Con: Selling it for commercial use represents a slippery slope, that other parkland or lakefront land would be sold for commercial development.

Option 3, City sells the property for R-1 development

Pro: Senior housing would incorporate the mansion and the coach house, with a 2 ½ story addition on the south side of the mansion; renovation of mansion; possibility of a lakefront path between the mansion and Northwestern’s lakefill, if private residences and the Univeristy give permission; not a lot of parking required. Senior housing is not a permitted use under R-1 zoning, but with a planned development the City could put restrictions on the project.

Con: (same as for #2); Selling it for commercial use represents a slippery slope, that other parkland  or lakefront land would be sold for commercial development.

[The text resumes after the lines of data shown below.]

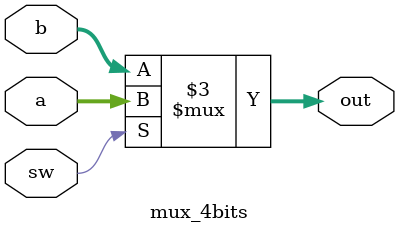
<source format=v>
`timescale 1ns/10ps
module mux_4bits (
    input [3:0] a,
    input [3:0] b,
    input sw,
    output reg [3:0] out
);
    always @(*) begin
        if(sw)
            out = a;
        else 
            out = b; 
    end
endmodule
</source>
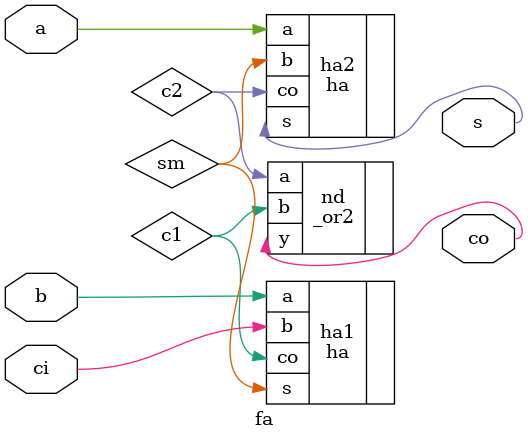
<source format=v>
module fa(a, b, ci, s, co);
	input a, b, ci;
	output s, co;
	
	wire c1, c2, sm;
	
	
	ha ha1(.a(b), .b(ci), .s(sm), .co(c1));
	ha ha2(.a(a), .b(sm), .s(s), .co(c2));
	_or2 nd(.a(c2), .b(c1), .y(co));
endmodule

</source>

Option 4, City gifts the property for public use

Pro: mansion is renovated, gardens restored; property remains public for educational and cultural uses; possibility of a café; annual events and occasional rental of space for special events, which would generate revenue; owned and operated by the now-forming Harley Clarke Foundation; private money can be raised. “We ask for your enthusiasm.”

Con: There are doubts that a community group can raise the necessary money.

Option 5 (City razes the building)

Pro: City could use more parkland; City does not have the financial resources to maintain the building; possibility of ad-hoc or “pop-up” events.

Con: This is a City asset, part of the fabric of the community. Selling it for commercial use represents a slippery slope, that other parkland or lakefront land would be sold for commercial development.

Those who attend the public presentation were asked to fill out a survey ranking their preferences for the options. The survey will also be available on the Harley Clark mansion page of City’s website, cityofevanston.org, through May 31.

The survey results, along with summaries of the presentations, pro and con, will also be on that page.

City Council is scheduled to hear the committee’s report at its June 8 meeting.